A ball is thrown vertically upward into the air. Which of the following acceleration-time graph represents the ball's motion? Assume down is positive.
The correct acceleration-time graph for the ball's motion when thrown vertically upward into the air is Option A.
In this graph, the acceleration is initially positive as the ball is moving upwards against the force of gravity. As it reaches its peak height, the acceleration becomes zero since the ball momentarily stops moving before starting to fall back downwards. As the ball falls back downwards, the acceleration becomes negative as gravity pulls it downwards. Option A accurately illustrates this change in acceleration from positive to zero to negative.
To determine the correct acceleration-time graph for a ball thrown vertically upward into the air, we need to consider the acceleration of the ball at different points in its motion.
First, when the ball is thrown upward, it experiences a negative acceleration due to the force of gravity acting against its motion. Gravity pulls the ball downwards, opposing its upward motion. Therefore, the acceleration at this stage is negative.
As the ball reaches its highest point and starts to fall back down, the acceleration changes direction.
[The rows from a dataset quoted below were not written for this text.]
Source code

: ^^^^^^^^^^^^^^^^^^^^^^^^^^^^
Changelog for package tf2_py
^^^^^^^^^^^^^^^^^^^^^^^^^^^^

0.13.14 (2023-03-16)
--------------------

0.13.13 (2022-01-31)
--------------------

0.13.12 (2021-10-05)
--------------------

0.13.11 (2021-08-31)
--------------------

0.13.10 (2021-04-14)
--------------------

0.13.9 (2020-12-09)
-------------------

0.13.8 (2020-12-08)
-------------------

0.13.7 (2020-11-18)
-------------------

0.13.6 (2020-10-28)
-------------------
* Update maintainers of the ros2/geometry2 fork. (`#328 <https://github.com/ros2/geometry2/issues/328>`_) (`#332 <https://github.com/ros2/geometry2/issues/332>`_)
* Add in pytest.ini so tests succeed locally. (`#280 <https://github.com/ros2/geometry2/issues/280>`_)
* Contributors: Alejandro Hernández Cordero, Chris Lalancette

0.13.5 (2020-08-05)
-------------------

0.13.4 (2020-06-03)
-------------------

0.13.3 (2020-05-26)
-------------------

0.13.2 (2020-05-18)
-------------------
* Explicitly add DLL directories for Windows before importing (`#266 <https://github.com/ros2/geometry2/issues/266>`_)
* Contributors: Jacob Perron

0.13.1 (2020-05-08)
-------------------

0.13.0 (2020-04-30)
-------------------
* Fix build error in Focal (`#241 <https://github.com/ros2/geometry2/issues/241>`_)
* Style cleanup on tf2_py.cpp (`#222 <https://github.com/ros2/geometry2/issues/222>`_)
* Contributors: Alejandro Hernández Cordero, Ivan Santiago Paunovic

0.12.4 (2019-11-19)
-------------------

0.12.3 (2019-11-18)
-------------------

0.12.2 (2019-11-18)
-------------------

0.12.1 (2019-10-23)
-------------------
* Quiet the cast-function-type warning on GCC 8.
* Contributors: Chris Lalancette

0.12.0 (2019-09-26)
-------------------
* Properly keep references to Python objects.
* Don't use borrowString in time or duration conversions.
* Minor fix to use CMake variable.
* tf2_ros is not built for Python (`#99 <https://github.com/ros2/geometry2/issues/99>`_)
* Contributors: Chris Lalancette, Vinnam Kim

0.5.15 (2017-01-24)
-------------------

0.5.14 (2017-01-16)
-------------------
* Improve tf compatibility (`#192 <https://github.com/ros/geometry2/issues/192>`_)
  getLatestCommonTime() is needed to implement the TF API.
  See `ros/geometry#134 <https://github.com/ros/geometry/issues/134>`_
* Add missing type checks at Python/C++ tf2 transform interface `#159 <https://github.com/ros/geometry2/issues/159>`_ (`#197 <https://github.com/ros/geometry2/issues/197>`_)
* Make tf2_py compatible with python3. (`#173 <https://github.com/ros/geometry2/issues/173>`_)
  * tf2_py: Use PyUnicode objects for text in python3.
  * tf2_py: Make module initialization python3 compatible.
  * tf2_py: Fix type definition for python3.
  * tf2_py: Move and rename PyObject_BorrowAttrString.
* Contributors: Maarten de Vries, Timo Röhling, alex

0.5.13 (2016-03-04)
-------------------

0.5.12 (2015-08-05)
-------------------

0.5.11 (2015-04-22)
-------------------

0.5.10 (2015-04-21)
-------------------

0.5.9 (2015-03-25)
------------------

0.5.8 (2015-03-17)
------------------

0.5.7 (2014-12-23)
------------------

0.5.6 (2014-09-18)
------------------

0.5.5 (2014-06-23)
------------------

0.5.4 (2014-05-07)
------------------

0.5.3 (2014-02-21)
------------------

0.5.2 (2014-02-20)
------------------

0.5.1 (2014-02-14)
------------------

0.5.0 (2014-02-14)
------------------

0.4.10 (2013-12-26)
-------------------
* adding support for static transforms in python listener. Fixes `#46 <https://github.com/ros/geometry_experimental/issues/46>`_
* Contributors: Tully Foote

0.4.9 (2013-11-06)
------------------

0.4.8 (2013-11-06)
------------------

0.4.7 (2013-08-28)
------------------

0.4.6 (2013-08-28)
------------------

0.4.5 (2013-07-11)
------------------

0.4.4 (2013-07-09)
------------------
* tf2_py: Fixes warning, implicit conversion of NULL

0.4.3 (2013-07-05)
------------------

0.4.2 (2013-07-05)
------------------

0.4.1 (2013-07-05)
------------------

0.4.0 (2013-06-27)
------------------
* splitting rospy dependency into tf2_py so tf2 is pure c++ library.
It transitions from negative to positive as gravity now accelerates the ball in the downward direction.
Based on this information, the correct acceleration-time graph for the ball's motion would look like Option B: a negative acceleration at the start (representing the upward phase), followed by a positive acceleration (representing the downward phase).
Please keep in mind that the actual values and shape of the graph may vary depending on the specific situation or how the data is represented in the options provided.